▸ **TASKS TO PERFORM**
1. Return the listing that follows the CSV.jl issue, reproducing every line exactly but leaving out the picture.
2. Write what comes next in the CSV.jl issue about CSV.read failing with limit on multiple threads, starting after its last line.

▸ **TEXT SEGMENT**
+ + + + +
CSV.jl icon indicating copy to clipboard operation
CSV.jl copied to clipboard

CSV.read error with limit on multiple threads

Open bkamins opened this issue 3 years ago • 3 comments

This is run on 8 threads on a large file:

julia> describe(CSV.read("instagram_locations.csv", DataFrame, limit=1000), :eltype)
ERROR: TaskFailedException

    nested task error: BoundsError: attempt to access 1000-element Vector{UInt32} at index [1001]
    Stacktrace:
     [1] setindex!
       @ .\array.jl:966 [inlined]
     [2] checkpooled!(#unused#::Type{Union{Missing, String31}}, pertaskcolumns::Vector{Vector{CSV.Column}}, col::CSV.Column, j::Int64, ntasks::Int64, nrows::Int64, ctx::CSV.Context)
+ + + + +
▸ **DATA FOR THE TASK**
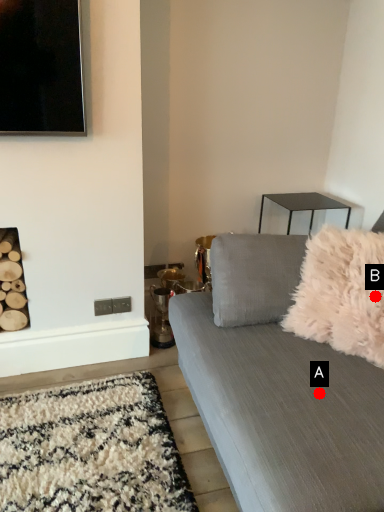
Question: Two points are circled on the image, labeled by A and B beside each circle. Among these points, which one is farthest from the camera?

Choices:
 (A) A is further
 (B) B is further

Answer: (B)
+ + + + +
▸ **ANSWERS TO EACH TASK**
1.
Question: Two points are circled on the image, labeled by A and B beside each circle. Among these points, which one is farthest from the camera?

Choices:
 (A) A is further
 (B) B is further

Answer: (B)

2.
       @ CSV ~\.julia\packages\CSV\1P1tQ\src\file.jl:513
     [3] multithreadpostparse(ctx::CSV.Context, ntasks::Int64, pertaskcolumns::Vector{Vector{CSV.Column}}, rows::Vector{Int64}, finalrows::Int64, j::Int64, col::CSV.Column)
       @ CSV ~\.julia\packages\CSV\1P1tQ\src\file.jl:432
     [4] macro expansion
       @ ~\.julia\packages\WorkerUtilities\ey0fP\src\WorkerUtilities.jl:384 [inlined]
     [5] (::CSV.var"#31#36"{CSV.Context, Int64, Vector{Vector{CSV.Column}}, Vector{Int64}, Int64, Int64, CSV.Column})()
       @ CSV .\threadingconstructs.jl:258
Stacktrace:
 [1] sync_end(c::Channel{Any})
   @ Base .\task.jl:436
 [2] macro expansion
   @ .\task.jl:455 [inlined]
 [3] CSV.File(ctx::CSV.Context, chunking::Bool)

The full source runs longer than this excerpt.